- Mavenir has developed a GenAI co-pilot for telecom AI network operations with Nvidia and AWS
- Analysts say these systems will start to arrive in network operations in 12-18 months
- T-Mobile is already using AWS for initial operations in this area
Get ready for generative artificial intelligence (GenAI) to make an appearance in operator network management within the next year.
To that end, open radio access network (open RAN) pioneer Mavenir has dived further into the world of telecom GenAI and machine learning (ML), developing co-pilot software in collaboration with AI chip maven Nvidia and cloud provider Amazon Web Services (AWS) for managing network operations.
“The operations co-pilot aims to assist engineering and operations teams within [communication service providers] in analyzing the large volume of diverse data gathered from the network and ensure that personnel can quickly diagnose faults and provide appropriate fixes during failure events or when the network is operating sub-optimally,” Mavenir’s Bejoy Pankajakshan, EVP, chief technology and strategy officer told Fierce in an email.

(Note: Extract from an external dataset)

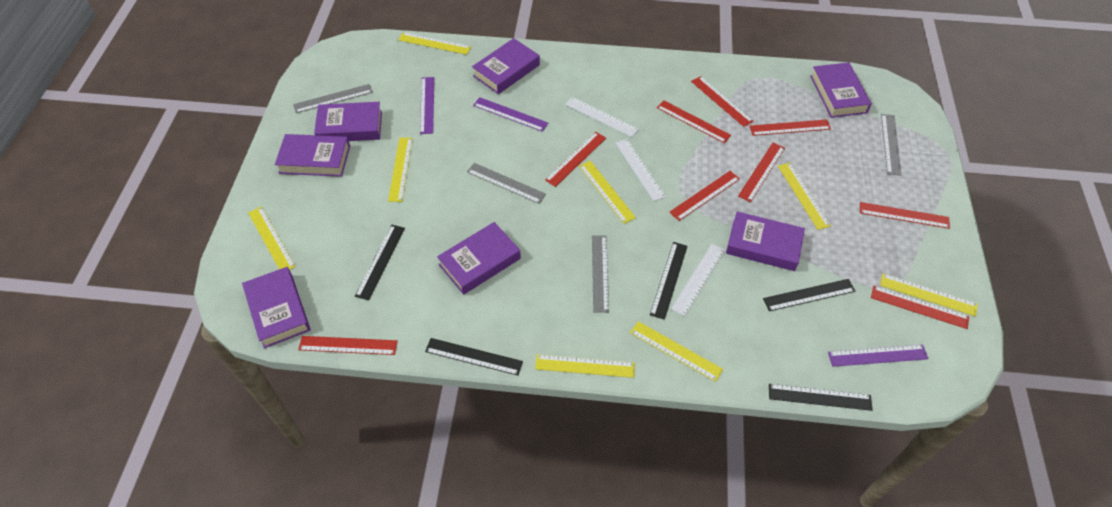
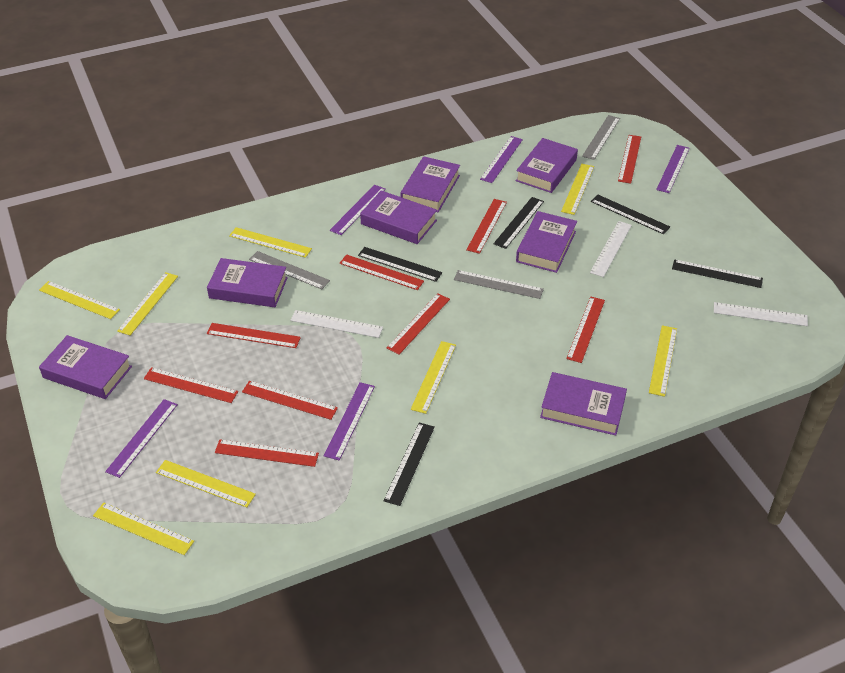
grey ruler: 4 -> 3
purple ruler: 3 -> 5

“The co-pilot is a part of the NIaaS (Network Intelligence as a Service) framework that has the various building blocks for AI/ML workflow and that can extract value from the diverse sources of network data to identify patterns in historical data, make inferences and predictions, and provide early warnings about potential hardware failure,” he explained, adding that the software that can offer insights that can help enable preventive maintenance.
Pankajakshan noted that Mavenir hasn’t forgotten its open RAN roots with its latest AI software. “The NIaaS framework with the inbuilt co-pilot applies AI/ML to the data gathered across the Open-RAN front haul, mid haul and back haul interfaces to enable AI/ML insights for network operations and assist Operations and Engineering teams in ensuring that the network is functioning at its optimal performance,” he said.
Principal analyst at AvidThink, Roy Chua, told us that Tier-1 operators are already running network operations GenAI pilots. He said that such co-pilots would likely arrive in “12-18 months for the low-hanging fruit” and “in the late 2025/2026 timeframe” for more general production AI network operations software.
“There are mobile operators using GenAI for some aspects of network operations,” Chua said. “One public example is T-Mobile, which happens to be an AWS customer for this use case,” he noted.
As for how operators will use the GenAI software initially, analysts say that AI network operations will start simple. “From an operations standpoint I see field operations (troubleshooting), network operations (troubleshooting, capacity planning, predictive maintenance, optimization),” Chua said. “For field operations, it would be checking manuals or providing immediate context as to what could be wrong in the field.”
“Simply put, in low risk activities and functions with little potential impact on operations,” agreed Next Curve executive analyst Leonard Lee in an email. “Anything that is critical needs to be proven within the context of the operator’s environment,” he said.
“The key challenges are data quality and integration, which are consistently brought up as adoption barriers by operators I have spoken to,” Lee noted.
Any CSP will benefit from the co-pilot software, Mavenir’s CTO claimed, although: “Those operators with open RAN will derive greater benefits due to the availability of rich and granular data across its various interfaces,” he claimed. He noted that a pre-release version of the software is available now, with a commercial release “forthcoming."
The analysts couldn’t agree on whether Mavenir’s co-pilot is firmly tied to Nvidia and AWS. “Their operation co-pilot framework should be cloud portable/agnostic but appears to be founded on Nvidia AI Enterprise making it tied to the hip with the Nvidia stack,” Lee said.
“Not necessarily,” Chua countered. “There are increasing number of GPU [graphical processing unit] options (given the strong demand), certainly Nvidia will lead the pack for now, but Intel, AMD, and other companies are building AI accelerators. Likewise, with workflow efficiencies, quantization and model pruning, or reduction in model size (specialized models) could run fine on CPUs [central processing units].”